Monkeys crossed 160km of open ocean 21 million years ago, scientists reveal



Monkeys resembling today’s capuchins crossed at least 160 kilometres of open ocean 21 million years ago to get from South America to North America, eons before the two continents joined together.

Scientists reached that conclusion based on the discovery of seven teeth during excavations related to the Panama Canal. It showed that monkeys had reached the North American continent far earlier than believed.

The teeth were from Panamacebus transitus, a medium-sized monkey. South America at the time was secluded from other continents, with its mammals evolving in what 20th-century palaeontologist George Gaylord Simpson called “splendid isolation”.

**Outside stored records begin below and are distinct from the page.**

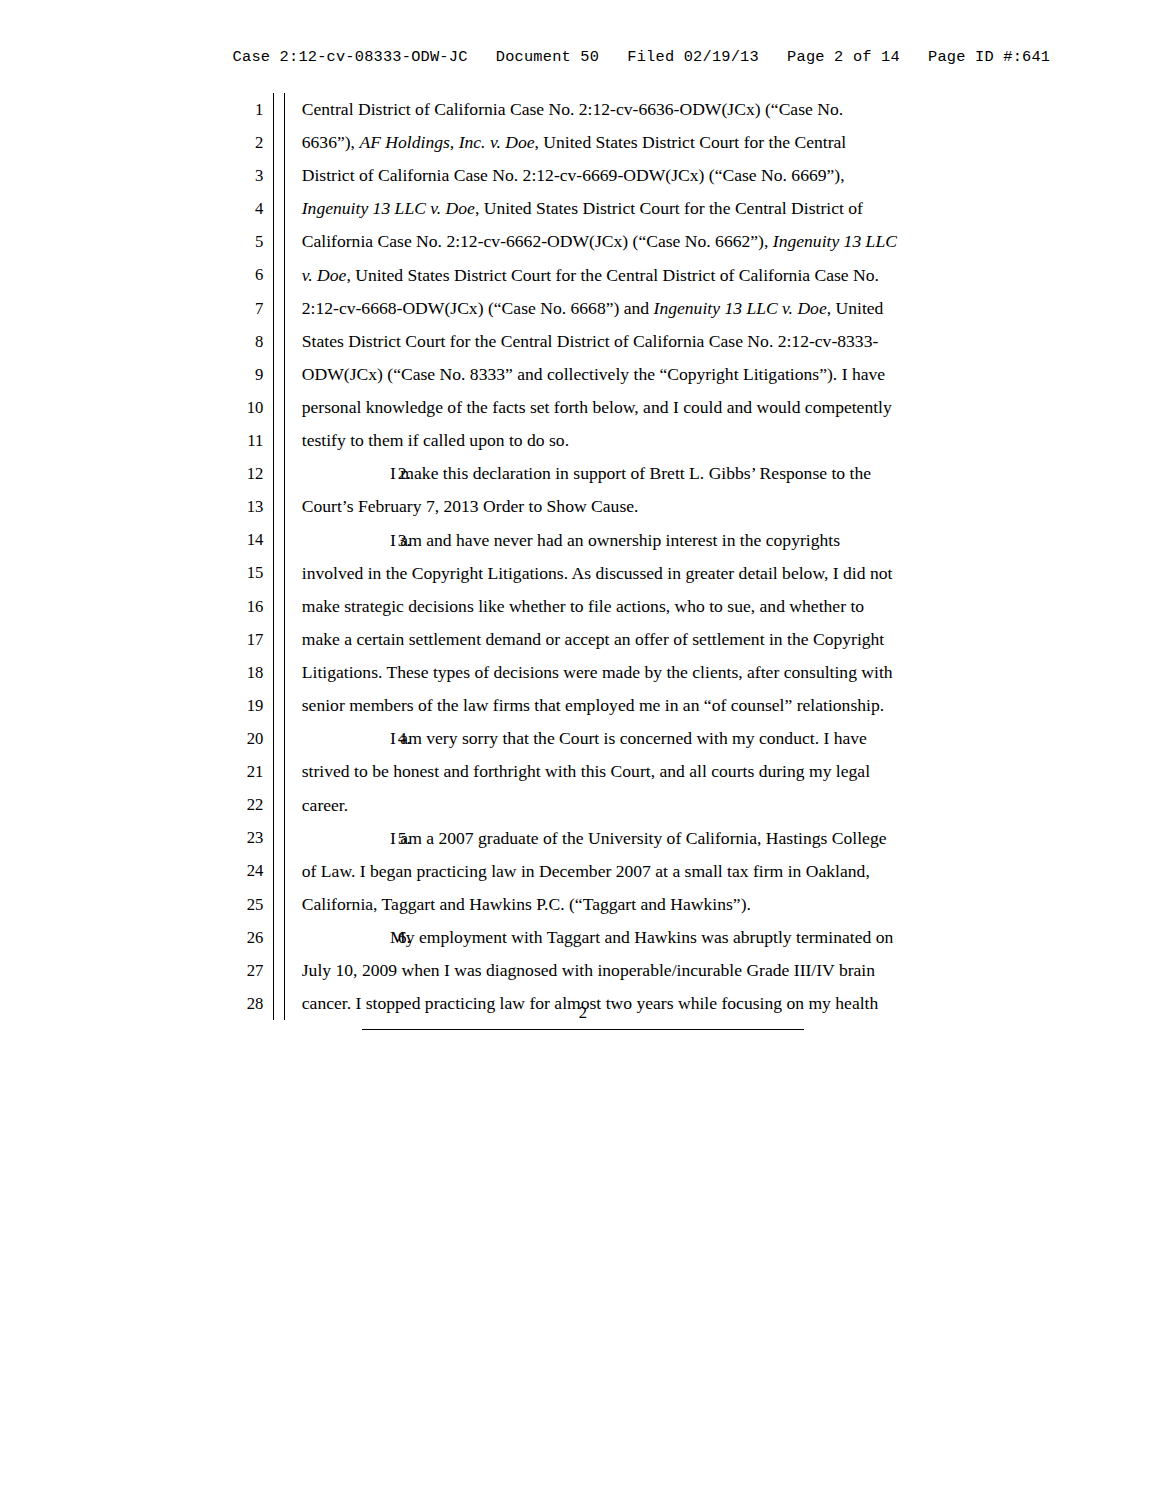Case 2:12-cv-08333-ODW-JC Document 50 Filed 02/19/13 Page 2 of 14 Page ID #:641
1
2
3
4
5
6
7
8
9
10
11
12
13
14
15
16
17
18
19
20
21
22
23
24
25
26
27
28
Central District of California Case No. 2:12-cv-6636-ODW(JCx) (“Case No.
6636”), AF Holdings, Inc. v. Doe, United States District Court for the Central
District of California Case No. 2:12-cv-6669-ODW(JCx) (“Case No. 6669”),
Ingenuity 13 LLC v. Doe, United States District Court for the Central District of
California Case No. 2:12-cv-6662-ODW(JCx) (“Case No. 6662”), Ingenuity 13 LLC
v. Doe, United States District Court for the Central District of California Case No.
2:12-cv-6668-ODW(JCx) (“Case No. 6668”) and Ingenuity 13 LLC v. Doe, United
States District Court for the Central District of California Case No. 2:12-cv-8333-
ODW(JCx) (“Case No. 8333” and collectively the “Copyright Litigations”). I have
personal knowledge of the facts set forth below, and I could and would competently
testify to them if called upon to do so.
2. I make this declaration in support of Brett L. Gibbs’ Response to the
Court’s February 7, 2013 Order to Show Cause.
3. I am and have never had an ownership interest in the copyrights
involved in the Copyright Litigations. As discussed in greater detail below, I did not
make strategic decisions like whether to file actions, who to sue, and whether to
make a certain settlement demand or accept an offer of settlement in the Copyright
Litigations. These types of decisions were made by the clients, after consulting with
senior members of the law firms that employed me in an “of counsel” relationship.
4. I am very sorry that the Court is concerned with my conduct. I have
strived to be honest and forthright with this Court, and all courts during my legal
career.
5. I am a 2007 graduate of the University of California, Hastings College
of Law. I began practicing law in December 2007 at a small tax firm in Oakland,
California, Taggart and Hawkins P.C. (“Taggart and Hawkins”).
6. My employment with Taggart and Hawkins was abruptly terminated on
July 10, 2009 when I was diagnosed with inoperable/incurable Grade III/IV brain
cancer. I stopped practicing law for almost two years while focusing on my health
2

How Panamacebus performed the feat was a bit of a mystery. “Panama represents the southernmost extreme of the North American continent at that time,” said Jonathan Bloch, a vertebrate palaeontology ­curator at the Florida Museum of Natural History.

“It may have swum across but this would have required covering a distance of more than 100 miles, a difficult feat for sure. It’s more likely that it unintentionally rafted across on mats of vegetation.”

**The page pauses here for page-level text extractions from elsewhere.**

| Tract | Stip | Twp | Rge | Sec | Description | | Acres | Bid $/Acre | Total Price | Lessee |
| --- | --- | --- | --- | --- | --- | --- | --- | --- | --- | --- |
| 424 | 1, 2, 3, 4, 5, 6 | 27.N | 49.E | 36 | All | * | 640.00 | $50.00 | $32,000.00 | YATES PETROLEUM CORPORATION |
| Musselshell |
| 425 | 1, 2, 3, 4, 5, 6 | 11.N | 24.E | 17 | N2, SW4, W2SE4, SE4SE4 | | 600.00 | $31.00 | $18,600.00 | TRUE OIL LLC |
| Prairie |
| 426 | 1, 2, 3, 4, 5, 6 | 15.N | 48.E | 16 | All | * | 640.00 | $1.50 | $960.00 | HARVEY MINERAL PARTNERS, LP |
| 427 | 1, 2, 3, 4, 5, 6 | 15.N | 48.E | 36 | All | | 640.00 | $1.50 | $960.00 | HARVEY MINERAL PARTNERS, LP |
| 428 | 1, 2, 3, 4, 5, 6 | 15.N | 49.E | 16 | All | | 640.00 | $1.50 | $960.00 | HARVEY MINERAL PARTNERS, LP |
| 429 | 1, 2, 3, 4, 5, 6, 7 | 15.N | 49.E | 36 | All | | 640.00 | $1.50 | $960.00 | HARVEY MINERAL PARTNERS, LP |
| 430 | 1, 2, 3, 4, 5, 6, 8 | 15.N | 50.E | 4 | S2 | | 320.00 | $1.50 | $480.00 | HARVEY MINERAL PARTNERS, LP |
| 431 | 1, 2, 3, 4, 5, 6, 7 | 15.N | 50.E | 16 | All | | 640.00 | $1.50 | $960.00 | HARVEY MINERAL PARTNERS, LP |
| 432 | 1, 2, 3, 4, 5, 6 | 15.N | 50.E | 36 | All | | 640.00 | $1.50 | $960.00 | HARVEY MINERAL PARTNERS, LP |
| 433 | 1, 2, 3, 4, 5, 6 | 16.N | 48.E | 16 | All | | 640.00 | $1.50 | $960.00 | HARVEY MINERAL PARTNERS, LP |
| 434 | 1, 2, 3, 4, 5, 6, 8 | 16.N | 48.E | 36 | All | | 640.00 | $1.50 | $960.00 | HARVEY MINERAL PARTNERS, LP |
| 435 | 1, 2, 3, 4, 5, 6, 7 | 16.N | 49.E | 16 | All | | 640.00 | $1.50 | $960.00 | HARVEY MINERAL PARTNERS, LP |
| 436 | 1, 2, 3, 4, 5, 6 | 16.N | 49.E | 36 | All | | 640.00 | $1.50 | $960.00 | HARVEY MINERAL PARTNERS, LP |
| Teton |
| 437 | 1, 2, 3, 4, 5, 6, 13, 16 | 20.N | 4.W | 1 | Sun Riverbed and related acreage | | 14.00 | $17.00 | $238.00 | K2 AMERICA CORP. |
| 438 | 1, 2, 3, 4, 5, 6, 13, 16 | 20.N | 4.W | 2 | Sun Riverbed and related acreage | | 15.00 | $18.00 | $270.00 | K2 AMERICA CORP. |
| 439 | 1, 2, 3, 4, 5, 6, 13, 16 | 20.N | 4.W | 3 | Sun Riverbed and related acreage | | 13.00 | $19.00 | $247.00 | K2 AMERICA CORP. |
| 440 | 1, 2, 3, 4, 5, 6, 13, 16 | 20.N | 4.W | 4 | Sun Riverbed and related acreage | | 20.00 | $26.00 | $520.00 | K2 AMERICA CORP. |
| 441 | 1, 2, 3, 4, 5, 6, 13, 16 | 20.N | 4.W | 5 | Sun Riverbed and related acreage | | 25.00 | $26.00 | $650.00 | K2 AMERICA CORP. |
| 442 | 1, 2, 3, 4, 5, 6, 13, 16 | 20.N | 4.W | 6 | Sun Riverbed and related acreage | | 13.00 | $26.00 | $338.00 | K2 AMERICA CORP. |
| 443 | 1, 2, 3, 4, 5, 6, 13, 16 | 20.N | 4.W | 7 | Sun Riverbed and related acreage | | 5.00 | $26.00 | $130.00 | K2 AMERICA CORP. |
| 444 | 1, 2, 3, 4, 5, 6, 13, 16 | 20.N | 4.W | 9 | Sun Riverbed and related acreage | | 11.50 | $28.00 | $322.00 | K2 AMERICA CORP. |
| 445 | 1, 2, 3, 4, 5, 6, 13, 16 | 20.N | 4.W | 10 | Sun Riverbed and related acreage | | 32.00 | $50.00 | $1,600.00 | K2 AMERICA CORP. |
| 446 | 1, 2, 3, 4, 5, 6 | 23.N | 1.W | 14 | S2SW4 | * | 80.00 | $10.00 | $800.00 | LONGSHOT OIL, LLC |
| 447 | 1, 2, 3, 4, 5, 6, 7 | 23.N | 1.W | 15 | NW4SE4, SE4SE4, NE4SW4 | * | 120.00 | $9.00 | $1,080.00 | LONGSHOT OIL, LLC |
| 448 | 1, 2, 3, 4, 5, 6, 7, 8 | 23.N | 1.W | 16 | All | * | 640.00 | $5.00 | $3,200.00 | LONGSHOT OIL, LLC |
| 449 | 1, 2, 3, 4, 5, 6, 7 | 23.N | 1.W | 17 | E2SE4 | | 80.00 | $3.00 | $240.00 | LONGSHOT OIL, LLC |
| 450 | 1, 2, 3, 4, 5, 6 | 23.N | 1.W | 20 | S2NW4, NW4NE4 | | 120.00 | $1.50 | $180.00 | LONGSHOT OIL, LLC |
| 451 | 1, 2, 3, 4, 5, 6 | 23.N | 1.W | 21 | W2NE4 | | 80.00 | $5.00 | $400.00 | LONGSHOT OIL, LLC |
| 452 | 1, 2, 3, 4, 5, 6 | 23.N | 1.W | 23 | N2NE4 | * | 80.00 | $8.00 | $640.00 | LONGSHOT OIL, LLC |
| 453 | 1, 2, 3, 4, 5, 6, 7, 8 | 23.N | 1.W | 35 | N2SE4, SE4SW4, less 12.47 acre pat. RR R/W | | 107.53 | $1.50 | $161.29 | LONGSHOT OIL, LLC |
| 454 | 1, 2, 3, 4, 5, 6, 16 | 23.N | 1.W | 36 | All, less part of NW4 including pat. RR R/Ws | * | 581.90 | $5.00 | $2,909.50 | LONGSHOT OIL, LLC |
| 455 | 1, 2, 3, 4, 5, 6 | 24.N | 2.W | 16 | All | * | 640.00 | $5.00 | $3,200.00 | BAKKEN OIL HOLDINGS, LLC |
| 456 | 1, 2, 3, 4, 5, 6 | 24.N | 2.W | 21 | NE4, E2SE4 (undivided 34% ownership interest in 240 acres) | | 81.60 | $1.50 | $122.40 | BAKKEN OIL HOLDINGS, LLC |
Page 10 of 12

While South American giant ground sloths managed to reach North America about nine million years ago, it was not until about 3.5 million years ago that the isthmus of Panama formed, allowing animals to ­begin trekking in large numbers between the continents in one of the biggest mixing of species on record.

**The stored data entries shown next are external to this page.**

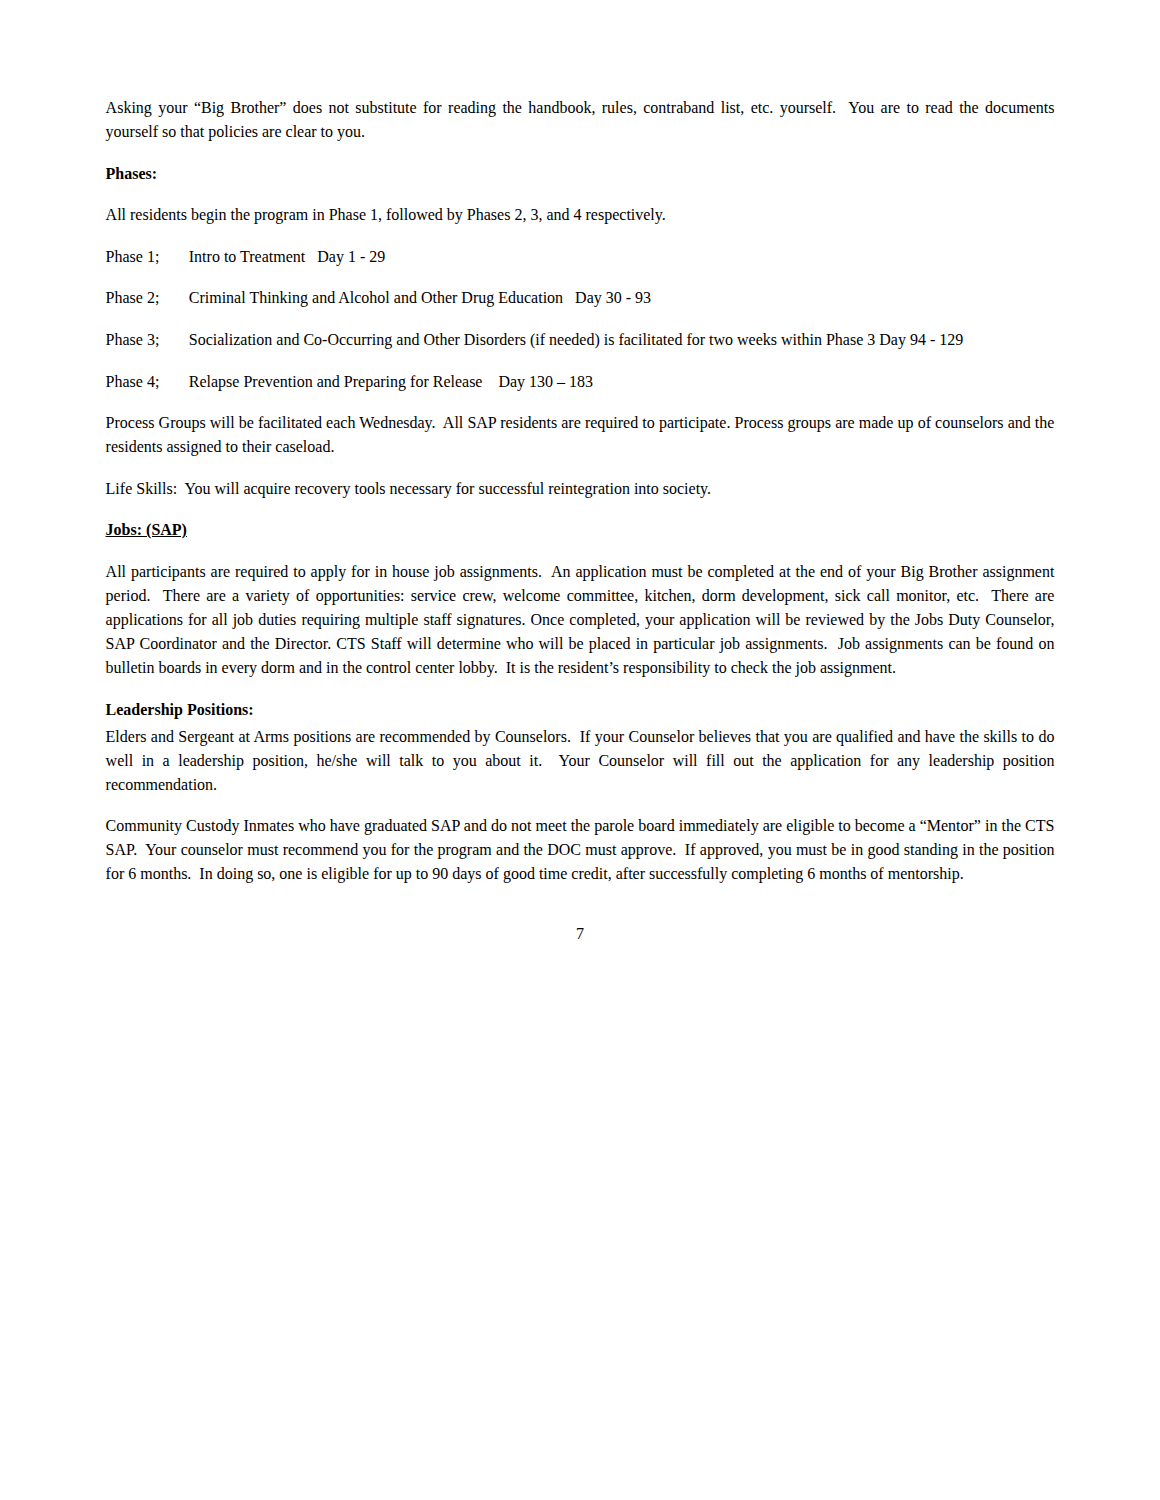Asking your “Big Brother” does not substitute for reading the handbook, rules, contraband list, etc. yourself. You are to read the documents yourself so that policies are clear to you.
Phases:
All residents begin the program in Phase 1, followed by Phases 2, 3, and 4 respectively.
Phase 1; Intro to Treatment Day 1 - 29
Phase 2; Criminal Thinking and Alcohol and Other Drug Education Day 30 - 93
Phase 3; Socialization and Co-Occurring and Other Disorders (if needed) is facilitated for two weeks within Phase 3 Day 94 - 129
Phase 4; Relapse Prevention and Preparing for Release Day 130 – 183
Process Groups will be facilitated each Wednesday. All SAP residents are required to participate. Process groups are made up of counselors and the residents assigned to their caseload.
Life Skills: You will acquire recovery tools necessary for successful reintegration into society.
Jobs: (SAP)
All participants are required to apply for in house job assignments. An application must be completed at the end of your Big Brother assignment period. There are a variety of opportunities: service crew, welcome committee, kitchen, dorm development, sick call monitor, etc. There are applications for all job duties requiring multiple staff signatures. Once completed, your application will be reviewed by the Jobs Duty Counselor, SAP Coordinator and the Director. CTS Staff will determine who will be placed in particular job assignments. Job assignments can be found on bulletin boards in every dorm and in the control center lobby. It is the resident’s responsibility to check the job assignment.
Leadership Positions:
Elders and Sergeant at Arms positions are recommended by Counselors. If your Counselor believes that you are qualified and have the skills to do well in a leadership position, he/she will talk to you about it. Your Counselor will fill out the application for any leadership position recommendation.
Community Custody Inmates who have graduated SAP and do not meet the parole board immediately are eligible to become a “Mentor” in the CTS SAP. Your counselor must recommend you for the program and the DOC must approve. If approved, you must be in good standing in the position for 6 months. In doing so, one is eligible for up to 90 days of good time credit, after successfully completing 6 months of mentorship.
7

Mr Bloch said learning that monkeys lived in North America then was a “mind-bending discovery” because it had long been accepted that they did not exist there at that time.

It would be akin to learning that Australia’s kangaroos and koalas live in the wilds of Asia today.

Monkeys originated in Africa and later spread. Scientists believed monkeys made an even longer transoceanic voyage, perhaps 37 million years ago, when they crossed from Africa to South America, also probably on floating debris.

Mr Bloch said the seven teeth, the largest of which were molars about 5mm long, were unmistakable as belonging to a South American monkey, and their shape showed Panamacebus had a diet of fruit in its tropical forest environment.

The research was published in the journal Nature.